#### What you are asked to do:
The records must be repeated exactly and in their entirety.

#### Dataset records:
________________________________________

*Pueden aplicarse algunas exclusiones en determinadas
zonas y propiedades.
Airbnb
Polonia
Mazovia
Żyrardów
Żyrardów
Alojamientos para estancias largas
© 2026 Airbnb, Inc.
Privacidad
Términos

________________________________________

#### Written response:
*Pueden aplicarse algunas exclusiones en determinadas
zonas y propiedades.
Airbnb
Polonia
Mazovia
Żyrardów
Żyrardów
Alojamientos para estancias largas
© 2026 Airbnb, Inc.
Privacidad
Términos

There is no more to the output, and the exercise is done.